Avian Coryza (Infectious Coryza): Veterinary Reference on Etiology, Epidemiology, Clinical Signs, Diagnosis, Treatment, and Control

Introduction

Avian coryza, also referred to as infectious coryza, is an acute upper respiratory tract disease of gallinaceous birds caused by the bacterium Avibacterium paragallinarum [1]. The disease is recognized globally and imposes significant economic losses in poultry production through decreased egg production, increased culling, and mortality in severe cases [1, 2]. Although the condition primarily affects chickens, it has been described in other avian species such as quail and pheasants [1]. The historical term "avian coryn" has been used interchangeably with infectious coryza in some earlier literature, though modern nomenclature standardizes the name as avian coryza [1]. This article provides a comprehensive veterinary reference covering the etiology, epidemiology, clinical signs, pathology, diagnosis, treatment, and control of avian coryza, with dense citations from the peer-reviewed literature.

Etiology

Avibacterium paragallinarum is a Gram-negative, non-motile, pleomorphic coccobacillus belonging to the family Pasteurellaceae [1, 3]. The bacterium requires nicotinamide adenine dinucleotide (NAD; V-factor) for growth, a characteristic shared with other avian pasteurellas [1]. The species has been classified into three principal serovars (A, B, and C) based on hemagglutination-inhibition (HI) tests, with further subtypes recognized within each serovar [4, 5]. The HMTp210 gene encodes a major hemagglutinin that determines serovar specificity, and molecular genotyping of this gene has been proposed as a replacement for classical serotyping [5]. Recent work has identified regions of HMTp210 important for hemagglutination activity and serotype determination [4].

Genomic characterization of A. paragallinarum has advanced considerably. Complete and draft genome sequences of nonpathogenic isolates from healthy layer flocks in the USA have been published [6]. Comparative genomics has revealed that pathogenic and nonpathogenic strains differ in the presence of virulence-associated genes, including those involved in lipooligosaccharide (LOS) and capsular polysaccharide (CPS) biosynthesis [3, 7]. A transposon mutagenesis study identified genes essential for biofilm formation, which likely contributes to persistence in the environment and on mucosal surfaces [8]. Natural transformation has been characterized in A. paragallinarum, providing a mechanism for horizontal gene transfer among strains [9]. The species also produces outer membrane vesicles (OMVs) that can mediate horizontal transfer of antibiotic resistance genes [7].

Nonpathogenic A. paragallinarum isolates have been recovered from naive, healthy layer flocks across multiple US states, suggesting a carrier state exists without clinical disease [10, 11]. These nonpathogenic strains may share antigenic properties that could be exploited for vaccine development [11]. A marker-free genetic manipulation system using counterselection has been developed, facilitating functional gene studies in this organism [12]. Molecular serotyping approaches based on the HMTp210 gene have been applied to characterize circulating strains in China, revealing considerable genetic diversity [13, 14]. Similarly, novel genotypes have been identified in Iranian poultry flocks [15].

Saved entries
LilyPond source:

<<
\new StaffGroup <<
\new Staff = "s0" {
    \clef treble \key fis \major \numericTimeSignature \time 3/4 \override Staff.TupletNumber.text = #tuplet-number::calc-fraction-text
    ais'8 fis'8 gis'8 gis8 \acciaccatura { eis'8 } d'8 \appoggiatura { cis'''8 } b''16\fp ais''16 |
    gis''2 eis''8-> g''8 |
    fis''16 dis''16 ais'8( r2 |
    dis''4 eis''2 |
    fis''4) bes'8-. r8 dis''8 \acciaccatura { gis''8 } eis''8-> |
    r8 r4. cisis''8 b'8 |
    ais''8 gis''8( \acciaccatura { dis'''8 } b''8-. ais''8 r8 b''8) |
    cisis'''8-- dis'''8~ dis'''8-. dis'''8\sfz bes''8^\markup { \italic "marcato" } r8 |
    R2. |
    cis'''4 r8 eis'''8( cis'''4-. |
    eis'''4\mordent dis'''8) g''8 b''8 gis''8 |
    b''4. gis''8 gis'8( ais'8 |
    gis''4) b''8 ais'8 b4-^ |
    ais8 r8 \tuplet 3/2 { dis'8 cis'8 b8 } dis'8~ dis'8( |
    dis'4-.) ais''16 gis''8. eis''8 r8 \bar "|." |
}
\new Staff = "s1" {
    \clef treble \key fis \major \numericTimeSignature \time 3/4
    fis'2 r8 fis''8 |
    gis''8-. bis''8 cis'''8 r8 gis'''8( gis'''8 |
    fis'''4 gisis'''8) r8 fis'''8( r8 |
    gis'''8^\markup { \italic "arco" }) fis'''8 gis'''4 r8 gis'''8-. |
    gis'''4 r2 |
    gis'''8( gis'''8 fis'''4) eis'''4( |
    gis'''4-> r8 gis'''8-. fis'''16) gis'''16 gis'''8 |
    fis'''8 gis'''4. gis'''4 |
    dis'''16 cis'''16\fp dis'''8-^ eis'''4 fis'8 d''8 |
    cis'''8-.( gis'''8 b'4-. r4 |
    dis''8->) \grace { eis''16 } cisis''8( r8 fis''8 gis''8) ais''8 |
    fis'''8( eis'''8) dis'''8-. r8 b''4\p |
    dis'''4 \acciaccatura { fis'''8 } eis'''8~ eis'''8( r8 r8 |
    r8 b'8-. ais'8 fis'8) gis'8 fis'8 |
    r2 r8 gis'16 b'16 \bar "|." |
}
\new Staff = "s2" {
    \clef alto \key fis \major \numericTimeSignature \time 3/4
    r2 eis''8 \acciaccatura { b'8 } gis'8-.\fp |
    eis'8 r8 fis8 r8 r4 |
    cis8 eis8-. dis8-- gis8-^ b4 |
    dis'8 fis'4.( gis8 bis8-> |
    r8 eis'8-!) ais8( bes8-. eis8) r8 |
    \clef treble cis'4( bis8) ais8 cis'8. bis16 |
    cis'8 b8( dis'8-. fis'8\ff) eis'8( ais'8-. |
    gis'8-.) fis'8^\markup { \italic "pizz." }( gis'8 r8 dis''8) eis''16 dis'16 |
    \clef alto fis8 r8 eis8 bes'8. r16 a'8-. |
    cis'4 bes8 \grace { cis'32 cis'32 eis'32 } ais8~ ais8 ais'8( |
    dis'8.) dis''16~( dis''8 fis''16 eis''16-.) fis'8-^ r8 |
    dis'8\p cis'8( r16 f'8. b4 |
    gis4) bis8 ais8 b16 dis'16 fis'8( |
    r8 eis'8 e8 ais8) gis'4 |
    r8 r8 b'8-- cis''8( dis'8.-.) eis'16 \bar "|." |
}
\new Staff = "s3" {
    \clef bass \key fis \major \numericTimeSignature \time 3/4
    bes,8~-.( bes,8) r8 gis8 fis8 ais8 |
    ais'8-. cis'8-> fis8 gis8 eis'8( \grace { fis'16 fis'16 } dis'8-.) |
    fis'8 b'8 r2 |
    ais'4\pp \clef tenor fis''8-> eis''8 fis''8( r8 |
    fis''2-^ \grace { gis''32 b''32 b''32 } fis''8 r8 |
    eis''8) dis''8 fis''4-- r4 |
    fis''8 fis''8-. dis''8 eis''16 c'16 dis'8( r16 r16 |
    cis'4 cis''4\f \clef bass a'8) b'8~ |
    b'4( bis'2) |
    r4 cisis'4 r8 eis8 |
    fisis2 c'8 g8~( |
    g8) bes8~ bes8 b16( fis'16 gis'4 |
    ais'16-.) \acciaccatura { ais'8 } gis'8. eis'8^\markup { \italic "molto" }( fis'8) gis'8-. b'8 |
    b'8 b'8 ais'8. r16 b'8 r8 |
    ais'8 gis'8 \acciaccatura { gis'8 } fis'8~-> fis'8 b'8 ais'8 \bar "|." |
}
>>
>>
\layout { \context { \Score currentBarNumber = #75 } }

Activities =
[1] Answer these questions from the avian coryza reference:
(a) Which bacterium causes avian coryza?
(b) What does the bacterium require for growth?
(c) What can the outer membrane vesicles produced by the species mediate?
[2] List every topic that the introduction of the avian coryza reference says the article will cover.
[3] Continue the avian coryza reference from its last sentence.

Outputs in order =
[1]
(a) Avibacterium paragallinarum
(b) Nicotinamide adenine dinucleotide (NAD; V-factor)
(c) Horizontal transfer of antibiotic resistance genes

[2] Etiology, epidemiology, clinical signs, pathology, diagnosis, treatment, control

[3]
Epidemiology

Avian coryza occurs worldwide, with varying prevalence depending on geographic region, management practices, and biosecurity levels [1]. A meta-analysis of Chinese poultry populations from 1993 to 2024 estimated a pooled prevalence of approximately 15%, with higher rates in southern provinces and during the cooler months [2]. In the United States, a retrospective analysis of outbreaks in California between 2016 and 2022 identified seasonal patterns and associations with multi-age layer complexes [16]. An outbreak in a table egg layer flock in Alberta, Canada was linked to the introduction of replacement pullets [17]. A case-control survey in Pennsylvania identified farm characteristics such as lack of all-in/all-out management, presence of other respiratory diseases, and poor biosecurity as significant risk factors [18, 19].

Transmission occurs primarily through direct contact, aerosolized droplets, and contamination of water and feed [1]. The bacterium can survive for several days in the environment, particularly in organic material [1]. Chronic carrier birds, including those infected with nonpathogenic strains, may serve as reservoirs [10, 11]. Risk factors for introduction include adding new birds without quarantine, visiting farm personnel, and shared equipment [18]. Coinfection with other respiratory pathogens such as Ornithobacterium rhinotracheale has been documented and can exacerbate disease severity [20]. In small chicken flocks, the consequences of infectious coryza, along with infectious laryngotracheitis and mycoplasmosis, are often severe, with high morbidity and significant mortality [21]. A molecular epidemiological study using a genome-guided multilocus sequence typing (MLST) scheme has enhanced the ability to trace transmission chains and identify outbreak strains [22].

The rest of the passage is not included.